>>>>>
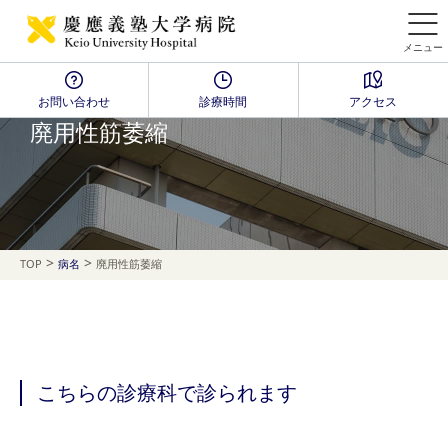
メニュー
お問い合わせ
診療時間
アクセス
Disease Name Search
廃用性筋萎縮
>
>
TOP
病名
廃用性筋萎縮
こちらの診療科で診られます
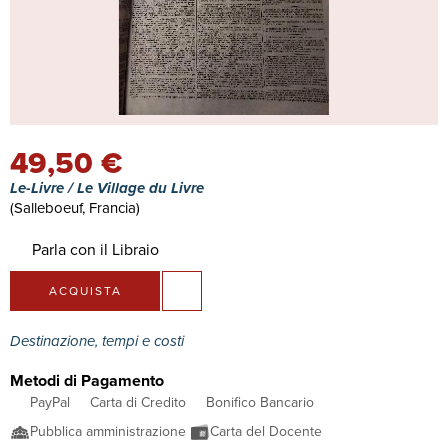
49,50 €
Le-Livre / Le Village du Livre
(Salleboeuf, Francia)
Parla con il Libraio
ACQUISTA
Destinazione, tempi e costi
Metodi di Pagamento
PayPal
Carta di Credito
Bonifico Bancario
Pubblica amministrazione
Carta del Docente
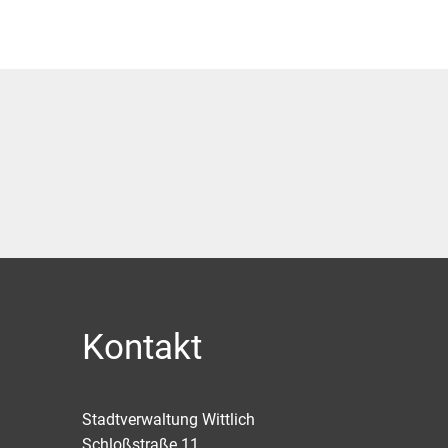
Kontakt
Stadtverwaltung Wittlich
Schloßstraße 11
<<<<<
= WHAT IS NEEDED =
Copy out every line above word for word, omitting the pictures.

= COMPLETED EXERCISE =
メニュー
お問い合わせ
診療時間
アクセス
Disease Name Search
廃用性筋萎縮
>
>
TOP
病名
廃用性筋萎縮
こちらの診療科で診られます
49,50 €
Le-Livre / Le Village du Livre
(Salleboeuf, Francia)
Parla con il Libraio
ACQUISTA
Destinazione, tempi e costi
Metodi di Pagamento
PayPal
Carta di Credito
Bonifico Bancario
Pubblica amministrazione
Carta del Docente
Kontakt
Stadtverwaltung Wittlich
Schloßstraße 11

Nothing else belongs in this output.